翔琉が駆ける!!

翔琉が駆ける!!

指導者との出会い



そんな長距離出身じゃない指導者の下での競技人生で一人の熱意ある先生がいた。中学1年生の時の出会いである。日体大出身の女性の先生で、多分やり投げの出身だと思う。年齢も25歳前後だから新採用で赴任してきたんだろう・・・。指導することにやりがいを感じているのか、朝練でも顔を出し精力的に声を上げ、大会では一人ひとりに手紙を渡して自己暗示をかけている。その細かさには恐れ入った感じだ。駅伝では1年生の自分をアンカーに抜擢してくれたが、期待に応えられずに3人に抜かれてしまってがっかりさせてしまった。後になって聞いてみたら、県大会を狙っていたなんて・・・(悲)当時の翔琉はそこまで考える余裕がなかったのだ。抜かれなくても県大会は行けなかったのだろうが、上級生たちには最後の駅伝だったので、半ば諦め気味で走っていた自分に後悔している。

彼女は当時、アルトという軽カーに乗っていて、そんな車に6,7人乗せて試走に行くという無謀な先生だったけど、部員が先生を慕うのだから何か魅力というか引きつける何かがあったのだろう。結局、一年間で地元の会津若松市に転勤となる。その後の翔琉は、県大会に行くには到底無理な記録で中学校を卒業することになった。

中学校・高校は指導者の熱意で生徒の潜在能力を充分に引き出せる大事な時期である。
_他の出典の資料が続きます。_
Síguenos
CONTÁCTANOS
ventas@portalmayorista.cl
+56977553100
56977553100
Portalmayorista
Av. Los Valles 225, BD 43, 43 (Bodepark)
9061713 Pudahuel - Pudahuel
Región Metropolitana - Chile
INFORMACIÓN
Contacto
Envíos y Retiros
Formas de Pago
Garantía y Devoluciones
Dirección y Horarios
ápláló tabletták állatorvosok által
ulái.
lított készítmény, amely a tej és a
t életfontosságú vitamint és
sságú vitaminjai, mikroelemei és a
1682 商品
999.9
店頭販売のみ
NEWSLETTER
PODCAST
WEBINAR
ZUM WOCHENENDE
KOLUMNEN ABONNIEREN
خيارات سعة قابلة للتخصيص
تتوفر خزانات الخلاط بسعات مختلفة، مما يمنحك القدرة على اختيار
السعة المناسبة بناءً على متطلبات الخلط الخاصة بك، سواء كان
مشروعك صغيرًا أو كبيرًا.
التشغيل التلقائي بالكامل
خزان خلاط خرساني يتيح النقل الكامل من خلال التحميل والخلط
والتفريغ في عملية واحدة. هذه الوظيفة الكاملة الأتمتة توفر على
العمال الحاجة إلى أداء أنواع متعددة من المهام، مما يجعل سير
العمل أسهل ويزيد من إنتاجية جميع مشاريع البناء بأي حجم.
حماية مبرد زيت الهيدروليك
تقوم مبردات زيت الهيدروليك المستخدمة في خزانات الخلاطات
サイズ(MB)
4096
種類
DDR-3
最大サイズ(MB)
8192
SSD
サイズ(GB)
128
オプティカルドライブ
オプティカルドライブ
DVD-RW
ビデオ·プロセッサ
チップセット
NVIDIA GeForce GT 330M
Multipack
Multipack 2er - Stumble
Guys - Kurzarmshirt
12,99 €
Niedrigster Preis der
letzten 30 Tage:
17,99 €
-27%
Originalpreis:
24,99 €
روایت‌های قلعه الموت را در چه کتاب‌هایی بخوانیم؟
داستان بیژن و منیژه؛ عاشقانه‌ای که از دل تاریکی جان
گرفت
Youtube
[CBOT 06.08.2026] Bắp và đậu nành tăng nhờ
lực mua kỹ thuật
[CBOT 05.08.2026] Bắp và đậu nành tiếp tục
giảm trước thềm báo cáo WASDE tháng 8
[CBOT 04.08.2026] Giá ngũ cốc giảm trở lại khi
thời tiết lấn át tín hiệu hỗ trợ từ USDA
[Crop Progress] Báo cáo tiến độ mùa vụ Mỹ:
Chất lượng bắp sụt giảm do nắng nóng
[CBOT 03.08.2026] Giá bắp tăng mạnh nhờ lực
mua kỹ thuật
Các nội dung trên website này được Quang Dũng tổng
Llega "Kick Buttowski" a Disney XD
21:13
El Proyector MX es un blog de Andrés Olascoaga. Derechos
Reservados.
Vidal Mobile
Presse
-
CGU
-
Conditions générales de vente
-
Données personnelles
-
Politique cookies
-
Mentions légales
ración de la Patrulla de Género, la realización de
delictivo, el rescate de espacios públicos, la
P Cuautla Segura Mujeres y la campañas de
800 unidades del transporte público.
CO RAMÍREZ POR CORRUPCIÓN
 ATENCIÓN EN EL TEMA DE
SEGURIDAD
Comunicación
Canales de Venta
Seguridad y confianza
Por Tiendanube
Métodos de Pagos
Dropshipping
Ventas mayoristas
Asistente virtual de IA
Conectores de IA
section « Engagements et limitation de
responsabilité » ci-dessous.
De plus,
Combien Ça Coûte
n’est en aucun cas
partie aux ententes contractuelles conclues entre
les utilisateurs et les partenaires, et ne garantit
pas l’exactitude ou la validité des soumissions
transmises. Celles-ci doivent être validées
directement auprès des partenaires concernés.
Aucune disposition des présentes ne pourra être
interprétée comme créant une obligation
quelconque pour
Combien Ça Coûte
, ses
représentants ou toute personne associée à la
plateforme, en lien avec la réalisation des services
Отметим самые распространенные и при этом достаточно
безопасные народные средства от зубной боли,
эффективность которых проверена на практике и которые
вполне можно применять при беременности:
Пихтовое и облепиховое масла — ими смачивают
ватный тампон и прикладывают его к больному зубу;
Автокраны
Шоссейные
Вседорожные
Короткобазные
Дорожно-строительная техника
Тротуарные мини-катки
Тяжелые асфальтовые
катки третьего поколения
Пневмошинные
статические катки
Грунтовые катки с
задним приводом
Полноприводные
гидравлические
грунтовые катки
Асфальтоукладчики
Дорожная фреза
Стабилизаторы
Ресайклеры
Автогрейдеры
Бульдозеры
一人ひとりに目標を持たせてやれば絶対に記録が伸びる年齢だったのに、たったの一年間でお別れとなった事を今でも残念に思う。その後の指導者は、部活に顔も出さなくて、次第にやる気が失せていってしまったのは言うまでもない。そのおかげかどうか分からないが、一人で時計を見ながら走れる技術を身につけた。その時から翔琉の「一匹狼」伝説が始まったのだ・・・。